Three simple, healthy ingredients combine to make this healthy vanilla milkshake. NO dairy, NO ice cream, NO added sugar! Please enjoy the video below showing you just how to make it!
I initially created this recipe for my daughter when she had a tummy flu.
I know bananas to be a good contenders for upset tummies, so I thought combining them with some Homemade Coconut Milk and a splash of vanilla would be tasty, refreshing, and antiviral all at once!
While I expected something along the lines of coconut banana milk, what resulted was nothing short of incredibly delicious!
So delicious, in fact, that after a taste test with the other kids, everyone was requesting a 'healthy milkshake'.
I haven't had real ice cream in a while, but to me this tastes like melted vanilla ice cream. I just couldn't believe how something so simple could transform into one of my favorite indulgent treats.
However basic, I knew I wanted to share it here ASAP!
Do you have to put ice cream in a milkshake?
In short, no!
While scoops of the luscious dessert create an undeniably delicious milkshake, sometimes you want the taste without all of the sugar and calories.
That's where frozen bananas come in!
With the right amount of milk and vanilla, you can create an awesome facsimile that is actually HEALTHY for you!
Which milk is best for a milkshake?
Full-fat dairy milk is, of course, delicious in this recipe.
If you're like me, however, and don't tolerate dairy, you can use alternatives, like coconut milk (either the canned variety or homemade), Walnut Milk, or Hemp Milk.
You can also quickly make your own dairy-free milk by combining one cup of water with one tablespoon of your favorite nut or seed butter and blending until smooth.
Ingredients needed to make a healthy vanilla milkshake
There are only THREE ingredients needed for this amazing treat!

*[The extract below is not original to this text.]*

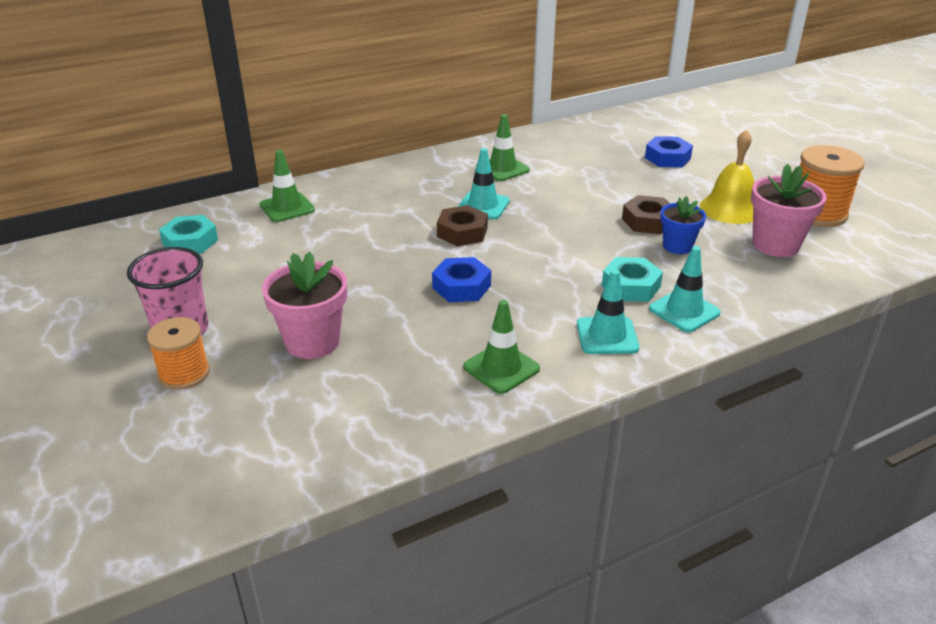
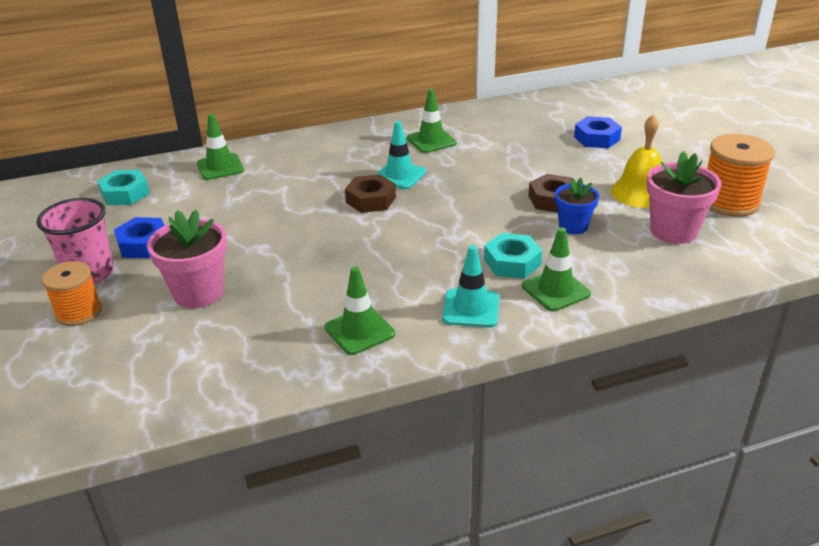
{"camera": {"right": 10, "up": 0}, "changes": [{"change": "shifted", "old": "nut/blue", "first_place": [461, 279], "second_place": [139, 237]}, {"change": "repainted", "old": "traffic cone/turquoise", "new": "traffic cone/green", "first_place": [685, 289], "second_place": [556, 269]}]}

Milk - I love using coconut milk in this recipe, but I know some are averse to the taste. I think any milk you enjoy will work.
Bananas - By using a combination of frozen and room temperature bananas, a thick and rich texture is created, very similar to that of a true milkshake.
Vanilla extract - This obviously adds the vanilla flavor. If you're feeling really fancy, try using this vanilla powder (about half the amount of the extract).
Ice (optional) - If you're feeling like you'd like your shake a bit colder or with a little more texture, add in 1-3 ice cubes! Don't add more than three, or you'll dilute the flavor.
While this is delicious as is, some ideas to change it up include:
- Adding cinnamon or pie spice,
- Blending in another frozen fruit, such as berries or mango,
- Adding a spoonful of peanut butter or your favorite nut/seed butter,
- Adding an egg yolk for extra nutrition, protein, and thickness,
- Stir in some chocolate chips or raw cacao nibs,
- Creating tiny balls of healthy raw cookie dough and stirring them in for a 'cookie dough' blizzard,
- Add a large dollop of fresh whipped cream for a true milkshake experience!
If you have banana allergies, try one of these recipes
Healthy Vanilla Milkshake Without Ice Cream
- 1 cup coconut milk (or whatever milk you enjoy; see notes above)
- 1 ½ large frozen bananas
- ½ large room temperature banana
- 1 teaspoon vanilla extract (or 1/2 teaspoon vanilla powder)
- 1-3 ice cubes, if desired
- Blend all (sans ice) until smooth and creamy.
- If using ice, blend it in last, and don't use more than 2-3 cubes, or it will dilute the flavor!
If you have a chance to try this recipe, please leave a star rating and a comment below letting me know how you liked it!
Shared with: Full Plate Thursday
Very good. I didn't have enough vanilla extract though. Next time! Thanks!
Very good. I didn't have vanilla powder or enough extract though. Thanks!
This is delicious - great as a snack or doubling it for breakfast -GREAT right before a workout ! Thanks again for another great recipe
Thanks, Tracy! I'm so happy you enjoyed it, and thanks for the rating!